Let $\text{GL}_n^+$ be the group of real invertible $n \times n$ matrices with positive determinant. Set $S=\text{GL}_n^+ \cup \{A \, | \, \text{rank} (A) = n-1 \}$.
Does $S$ form a a submanifold with boundary of $M_n$? ($M_n$ is the space of all square real matrices).
I am not really sure. I know that $S \subseteq \{A \in M_n \, | \, \det A \ge 0 \}$, and that every point of $S$ is a regular point of the determinant function $\det:M_n \to \mathbb{R}$. (The derivative of the determinant at a point $A$, which is the cofactor matrix of $A$, does not vanish when the rank is $n-1$).
However, I am not sure this gives us what we want, since the subset $\{A \in M_n \, | \, \det A \ge 0 \}$ containing points outside of $S$, which are critical points of the determinant function. (when the rank is smaller than $n-1$).
In particular, we can't use directly proposition 5.47 in Lee's book on smooth manifolds (second edition), which says $f^{-1}([b,\infty))$ is a submanifold with boundary (in fact a regular domain) when $b$ is a regular value of $f$.

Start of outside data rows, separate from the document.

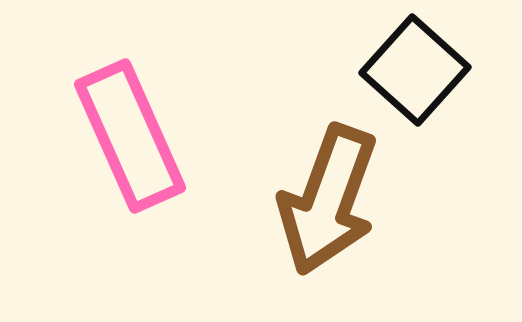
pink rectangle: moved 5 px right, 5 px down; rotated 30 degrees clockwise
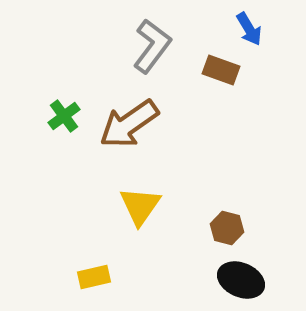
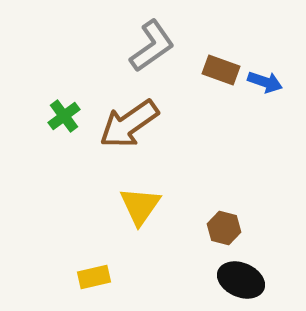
blue arrow: moved 16 px right, 53 px down; rotated 40 degrees counterclockwise
gray L-shape: rotated 18 degrees clockwise
brown hexagon: moved 3 px left
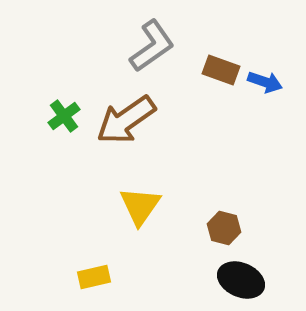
brown arrow: moved 3 px left, 4 px up
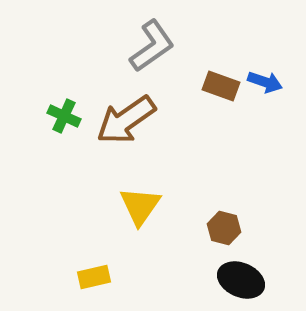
brown rectangle: moved 16 px down
green cross: rotated 28 degrees counterclockwise
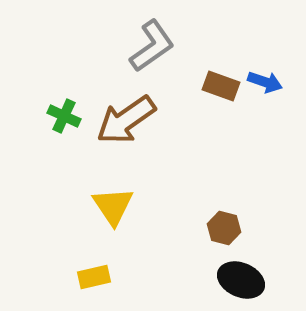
yellow triangle: moved 27 px left; rotated 9 degrees counterclockwise
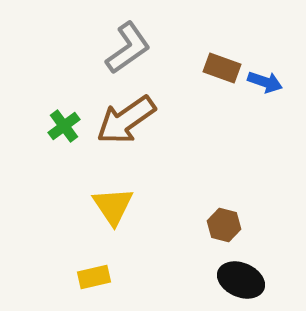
gray L-shape: moved 24 px left, 2 px down
brown rectangle: moved 1 px right, 18 px up
green cross: moved 10 px down; rotated 28 degrees clockwise
brown hexagon: moved 3 px up
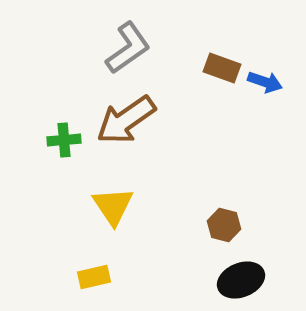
green cross: moved 14 px down; rotated 32 degrees clockwise
black ellipse: rotated 45 degrees counterclockwise
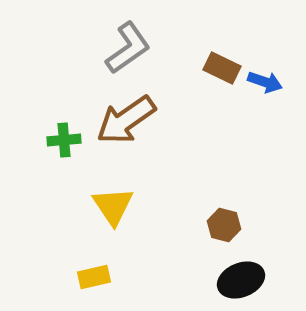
brown rectangle: rotated 6 degrees clockwise
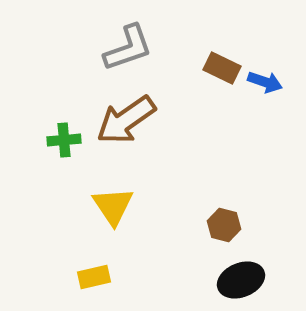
gray L-shape: rotated 16 degrees clockwise
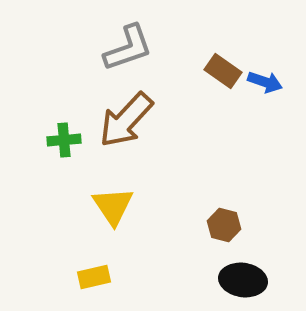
brown rectangle: moved 1 px right, 3 px down; rotated 9 degrees clockwise
brown arrow: rotated 12 degrees counterclockwise
black ellipse: moved 2 px right; rotated 30 degrees clockwise
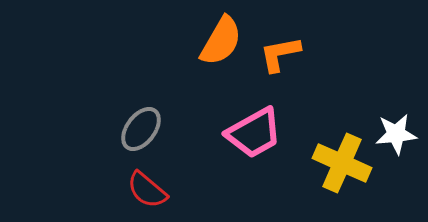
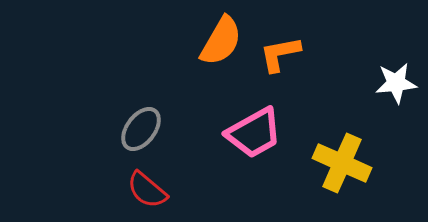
white star: moved 51 px up
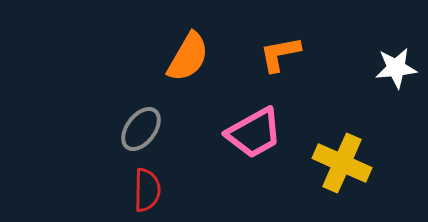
orange semicircle: moved 33 px left, 16 px down
white star: moved 15 px up
red semicircle: rotated 129 degrees counterclockwise
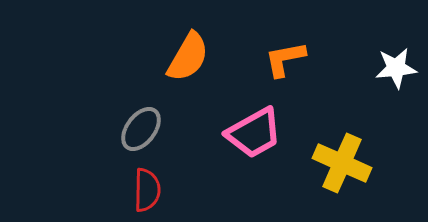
orange L-shape: moved 5 px right, 5 px down
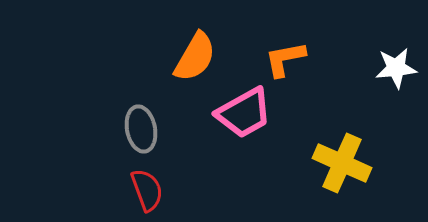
orange semicircle: moved 7 px right
gray ellipse: rotated 48 degrees counterclockwise
pink trapezoid: moved 10 px left, 20 px up
red semicircle: rotated 21 degrees counterclockwise
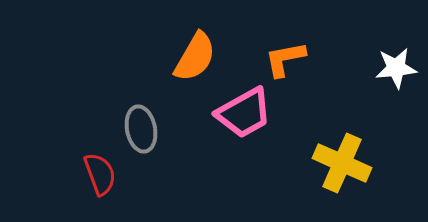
red semicircle: moved 47 px left, 16 px up
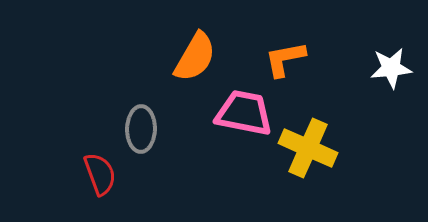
white star: moved 5 px left
pink trapezoid: rotated 140 degrees counterclockwise
gray ellipse: rotated 12 degrees clockwise
yellow cross: moved 34 px left, 15 px up
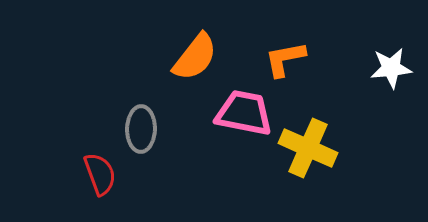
orange semicircle: rotated 8 degrees clockwise
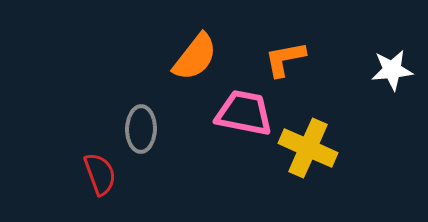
white star: moved 1 px right, 2 px down
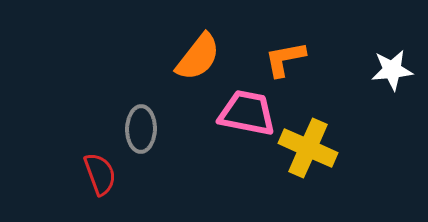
orange semicircle: moved 3 px right
pink trapezoid: moved 3 px right
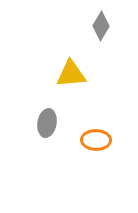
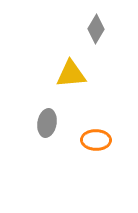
gray diamond: moved 5 px left, 3 px down
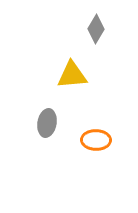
yellow triangle: moved 1 px right, 1 px down
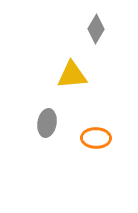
orange ellipse: moved 2 px up
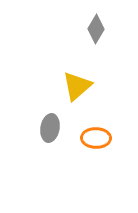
yellow triangle: moved 5 px right, 11 px down; rotated 36 degrees counterclockwise
gray ellipse: moved 3 px right, 5 px down
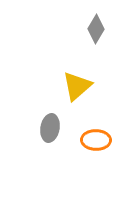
orange ellipse: moved 2 px down
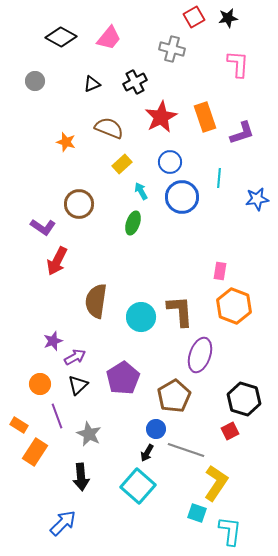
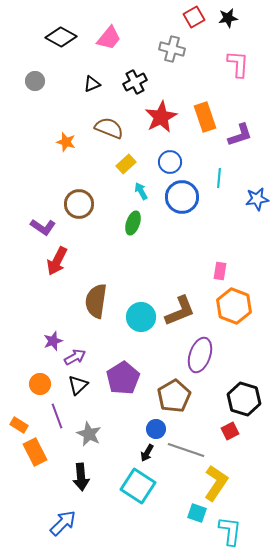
purple L-shape at (242, 133): moved 2 px left, 2 px down
yellow rectangle at (122, 164): moved 4 px right
brown L-shape at (180, 311): rotated 72 degrees clockwise
orange rectangle at (35, 452): rotated 60 degrees counterclockwise
cyan square at (138, 486): rotated 8 degrees counterclockwise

Specifically, for $n=2$, we have $S=\text{GL}_2^+ \cup \{A \, | \, \text{rank} (A) = 1 \}=M_2 \setminus (\text{GL}_2^- \cup \{0\})$. What can be said in this case?

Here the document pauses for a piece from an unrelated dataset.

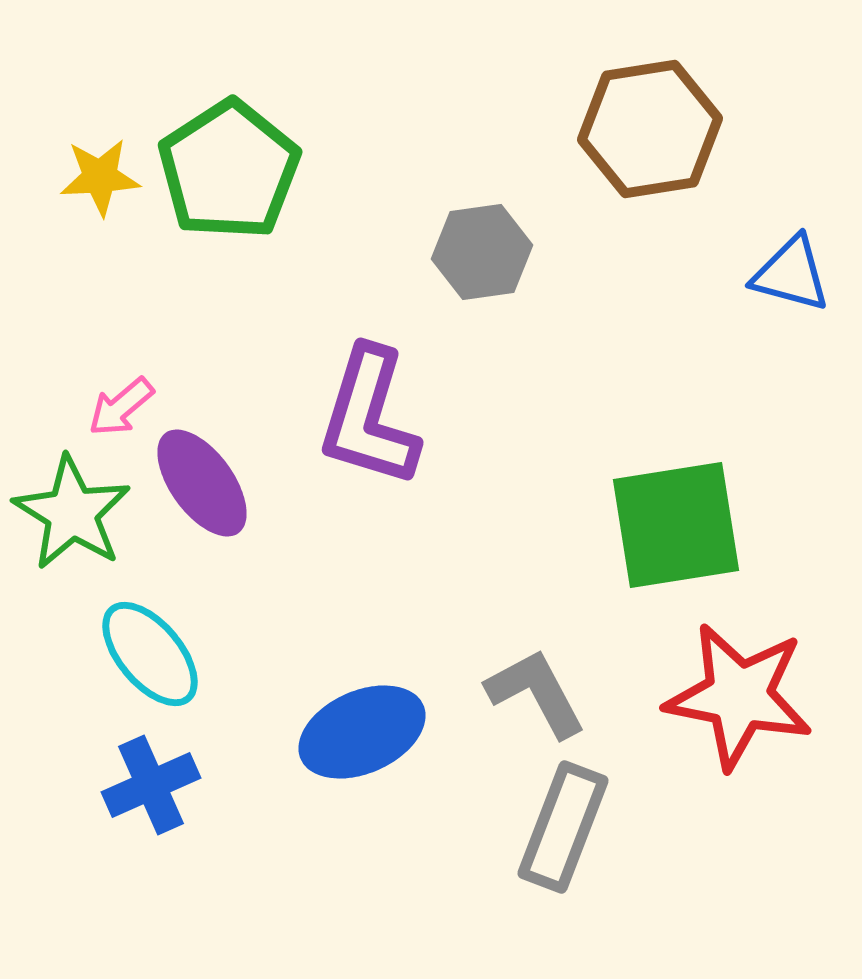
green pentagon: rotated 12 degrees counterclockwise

After some more thought, I think that the answer is positive:
Indeed, set $U=\{A \in M_n \, | \, \text{rank} (A) \ge n-1 \}$. $U$ is an open submanifold of $M_n$. The determinant function $\det:U \to \mathbb{R}$ has only regular points (in $U$). In particular $0$, is a regular value of it.
In particular, by proposition 5.47 in Lee's book on smooth manifolds (second edition), $$U \cap \det \ge 0=\text{GL}_n^+ \cup \{A \in M_n \, | \, \text{rank} (A) = n-1 \}=S$$
is a regular domain in $U$.